The doctors called me at 8:21 and asked me to come into the hospital. Julie was still in her private room with the guard on the door, and her baby was now in a private room in the maternity ward, also with a guard on the door, but for different reasons. No-one was allowed in to see the baby unless they went in pairs, as apparently it was having odd effects on people. I couldn't say I was all that surprised.
The receptionist at the desk caught my eye as I came in and told me that I was to go to the fourth floor and the John Philcock room. I nodded, though I was expecting just to go to the maternity ward which I thought they'd named after some suffragette. I considered using the lifts, but when I stopped outside them and pushed the buttons I noticed that the lifts had been named as well – clearly some NHS mandarin had over-ordered on signage – and these were the Icarus lifts. I decided that boded ill for anyone using them, and opted for the stairs instead.
The stairwell had plenty of glass, and I could see the hospital car-park as I spiralled round and up, with occasionally glimpses of the smoking garden for the nurses and recidivist doctors. At first, I'd not expected to see anyone in the smoking garden except maybe the odd porter or student, but at times it looked like there were more staff outside smoking than there were inside working. A junior doctor had looked at me with eyes as old as some of the things I'd found in the desert when I'd asked him about it and told me to think about the stress they were under and the likelihood of finding a bar anywhere in the hospital. I did think about it, and decided that the smoking garden would be my preference too.
The John Philcock room turned out to be a meeting room of some kind. The floor tiles were cold and icy-blue, the light was a fluorescent strip that flickered just on the edge of vision, the table was formica-topped and too low and the chairs were old wooden school chairs and both too low and too wide. I could only imagine that they'd originally been constructed for a class of midget Billy Bunters. No-one was sitting down when I knocked and entered, and the only thing on the table was a manilla folder with some A4 pages inside.

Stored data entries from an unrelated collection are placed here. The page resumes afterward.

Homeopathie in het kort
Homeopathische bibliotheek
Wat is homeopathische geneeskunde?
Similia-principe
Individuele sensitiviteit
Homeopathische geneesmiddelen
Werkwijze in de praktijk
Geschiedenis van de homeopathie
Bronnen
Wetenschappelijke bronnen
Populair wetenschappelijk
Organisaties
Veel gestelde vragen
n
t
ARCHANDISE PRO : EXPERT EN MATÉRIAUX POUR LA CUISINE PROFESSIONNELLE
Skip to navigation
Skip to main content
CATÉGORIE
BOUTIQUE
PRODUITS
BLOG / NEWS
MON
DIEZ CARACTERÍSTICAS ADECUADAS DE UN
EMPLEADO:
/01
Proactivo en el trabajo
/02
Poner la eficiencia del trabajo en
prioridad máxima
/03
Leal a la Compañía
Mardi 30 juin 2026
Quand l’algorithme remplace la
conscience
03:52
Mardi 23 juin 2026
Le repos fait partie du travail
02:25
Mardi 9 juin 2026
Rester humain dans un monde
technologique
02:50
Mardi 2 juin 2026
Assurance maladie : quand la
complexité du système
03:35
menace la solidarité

The doctors were patient and careful, but the upshot of the conversation was that they wanted me to take Julie home with me. I explained that I'd sooner volunteer as a major-organ donor, and asked why they wanted to separate her from her baby. That's when they all looked at each other and tried not to answer.
They also, it seemed, wanted me to agree to a nil-by-mouth order, followed by a nil-by-any-route at all order, all of which would be carried out under extreme secrecy.
I sat on the table at that point, struck by a memory from the desert.
I found out quickly in the desert that it's very important to keep an eye on the weather. When the wind blows it might be a gentle breeze that sometimes even cooled you, but it could evaporate sweat much faster and use up your water dangerously fast. And if it was stronger than a breeze then you would be wise to consider finding shelter, for it doesn't take long for the wind to pick up loose sand, and then at best you get a skin-peel that would cost an arm and a leg in a Harley Street clinic, and at worse you would lose an arm and a leg to the highly abrasive qualities of lots of tiny grit being hurled at you at thirty miles an hour. I had my tent of course, but when I could I would pitch the tent in the lee of a dune, or sandstone, or on one occasion in the hollow trunk of an enormous tree that I think must have died before the desert even came into being around it. And crouching there inside my little protective skin while hostile nature howled around me, it occurred to me that this was life in the midst of death. No sooner had I thought that than there came a tapping on the taut nylon fabric of the tent. I nearly had a heart attack.
I lowered the zip cautiously and found that there was a man outside, his face cut and bleeding, his clothes tattered, and a nylon rucksack on his back. He wasn't carrying a weapon, and he had four days stubble, so I took a chance and let him inside. He gasped a little, sat down heavily opposite me, and took his rucksack off.
He either said his name was Dane or told me that he was a Dane, but I wasn't paying a lot of attention as the zip was getting stuck at the top and not quite closing. I struggled with it a little while he talked about a motorcycle repair shop in Stockholm for some reason, and finally I gave up and accepted that there might be a small trickle of sand coming into the tent. I looked back over at my guest.
He gave me a sepulchral smile and asked me how I intended to die.
And so, for the next hour and a half, until the sandstorm died down and I could leave the tent, we talked about the merits and demerits of the forms of death that we knew, arguing for and against pain depending on the circumstance, and bringing the circle to closure: we were life in the midst of death, talking about death in the midst of life, and accepting, at least for the duration of the conversation that there was no separation of the two.
When the wind finally dropped from a howl to a moan, then to a whimper, I left the tent to stretch and eyeball the horizon, to see if this was the eye of a storm or a storm in a teacup. And I stared at the motorcycle that my guest couldn't possibly have ridden across the desert or that could have survived the abrasive embrace of the storm.
I told the doctors the truth; Julie had left me and attempted to abort the baby all of her own accord, and that I didn't believe it was mine. They shifted their feet and fiddled with their lighters and agreed that the baby wasn't mine. I offered to sign the papers, but they pointed out that I couldn't do that while Julie was in the hospital, and so I left the room at an impasse. It felt familiar.